• _DIRECTIONS_: Every line in the data below that includes "Hano" belongs in the answer, copied as it stands.

• _INPUT DATA_:
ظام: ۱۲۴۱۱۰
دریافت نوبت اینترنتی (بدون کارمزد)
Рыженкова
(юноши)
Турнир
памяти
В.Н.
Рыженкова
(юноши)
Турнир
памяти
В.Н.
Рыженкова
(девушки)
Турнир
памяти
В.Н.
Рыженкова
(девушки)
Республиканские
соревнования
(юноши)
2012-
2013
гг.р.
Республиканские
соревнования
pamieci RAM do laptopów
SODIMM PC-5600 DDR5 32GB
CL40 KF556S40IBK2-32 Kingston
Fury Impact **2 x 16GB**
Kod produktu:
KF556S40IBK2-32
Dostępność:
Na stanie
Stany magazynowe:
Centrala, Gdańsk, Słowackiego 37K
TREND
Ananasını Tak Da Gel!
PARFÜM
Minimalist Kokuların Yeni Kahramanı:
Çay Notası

---

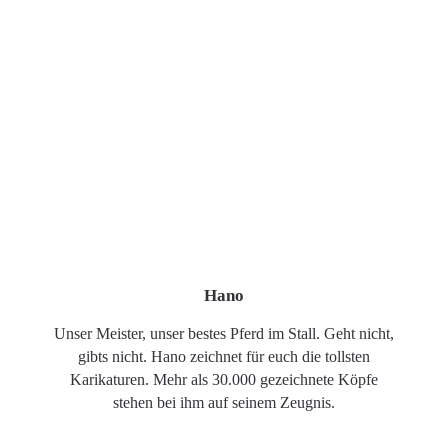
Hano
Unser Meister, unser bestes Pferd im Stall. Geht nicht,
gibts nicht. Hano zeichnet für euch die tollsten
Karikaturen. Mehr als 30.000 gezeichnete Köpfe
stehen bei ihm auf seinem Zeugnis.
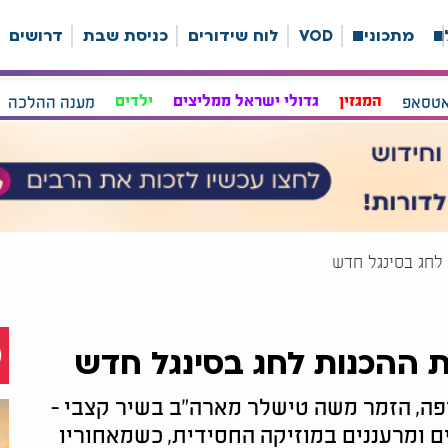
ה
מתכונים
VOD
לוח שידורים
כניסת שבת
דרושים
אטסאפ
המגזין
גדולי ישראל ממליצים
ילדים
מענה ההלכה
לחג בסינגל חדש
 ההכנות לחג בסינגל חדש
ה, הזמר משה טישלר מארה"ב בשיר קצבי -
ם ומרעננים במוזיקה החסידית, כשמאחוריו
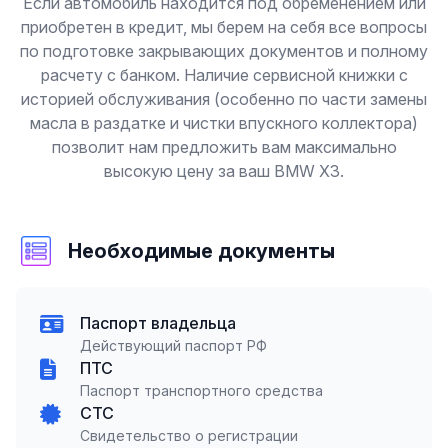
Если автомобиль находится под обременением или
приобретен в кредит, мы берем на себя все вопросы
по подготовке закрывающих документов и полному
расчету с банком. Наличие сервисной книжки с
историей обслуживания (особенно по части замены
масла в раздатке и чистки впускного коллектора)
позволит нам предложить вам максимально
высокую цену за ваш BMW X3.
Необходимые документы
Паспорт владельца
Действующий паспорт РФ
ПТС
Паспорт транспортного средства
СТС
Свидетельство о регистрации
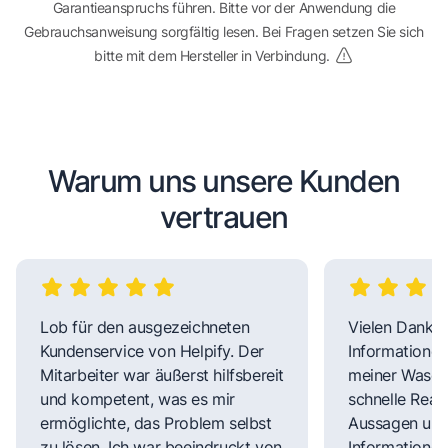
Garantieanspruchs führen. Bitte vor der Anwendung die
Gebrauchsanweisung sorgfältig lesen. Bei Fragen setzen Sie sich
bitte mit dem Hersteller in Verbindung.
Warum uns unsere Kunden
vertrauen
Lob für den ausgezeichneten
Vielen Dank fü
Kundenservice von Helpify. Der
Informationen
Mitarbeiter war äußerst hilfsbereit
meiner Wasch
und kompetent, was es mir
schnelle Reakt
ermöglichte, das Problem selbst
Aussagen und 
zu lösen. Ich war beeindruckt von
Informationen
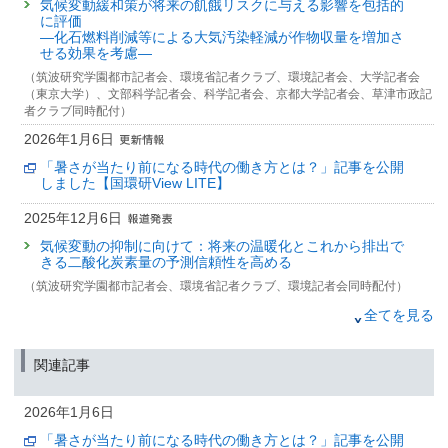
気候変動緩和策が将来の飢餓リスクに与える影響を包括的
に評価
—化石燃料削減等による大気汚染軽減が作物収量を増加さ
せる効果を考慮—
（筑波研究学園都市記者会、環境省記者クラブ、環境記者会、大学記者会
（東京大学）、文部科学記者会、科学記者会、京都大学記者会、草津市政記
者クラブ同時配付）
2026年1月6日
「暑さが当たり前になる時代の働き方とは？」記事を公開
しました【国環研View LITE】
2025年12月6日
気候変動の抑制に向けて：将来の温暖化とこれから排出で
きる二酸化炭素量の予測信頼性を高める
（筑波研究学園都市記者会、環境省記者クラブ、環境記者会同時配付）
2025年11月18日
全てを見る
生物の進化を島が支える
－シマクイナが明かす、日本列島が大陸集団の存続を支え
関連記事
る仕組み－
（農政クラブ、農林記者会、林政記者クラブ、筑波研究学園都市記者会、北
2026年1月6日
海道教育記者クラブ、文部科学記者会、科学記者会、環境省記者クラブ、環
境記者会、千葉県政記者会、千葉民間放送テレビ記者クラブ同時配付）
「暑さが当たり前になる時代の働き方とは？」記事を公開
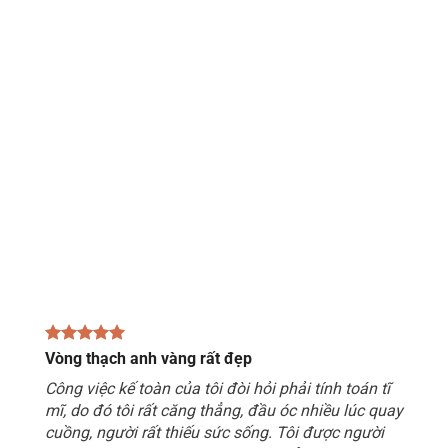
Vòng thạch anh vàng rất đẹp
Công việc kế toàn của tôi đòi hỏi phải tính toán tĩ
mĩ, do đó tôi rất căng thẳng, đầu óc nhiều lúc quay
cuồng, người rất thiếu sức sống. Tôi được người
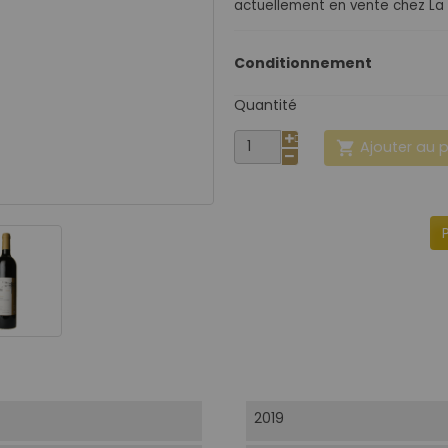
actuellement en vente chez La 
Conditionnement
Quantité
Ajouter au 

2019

• _WRITTEN ANSWER_:
Hano
gibts nicht. Hano zeichnet für euch die tollsten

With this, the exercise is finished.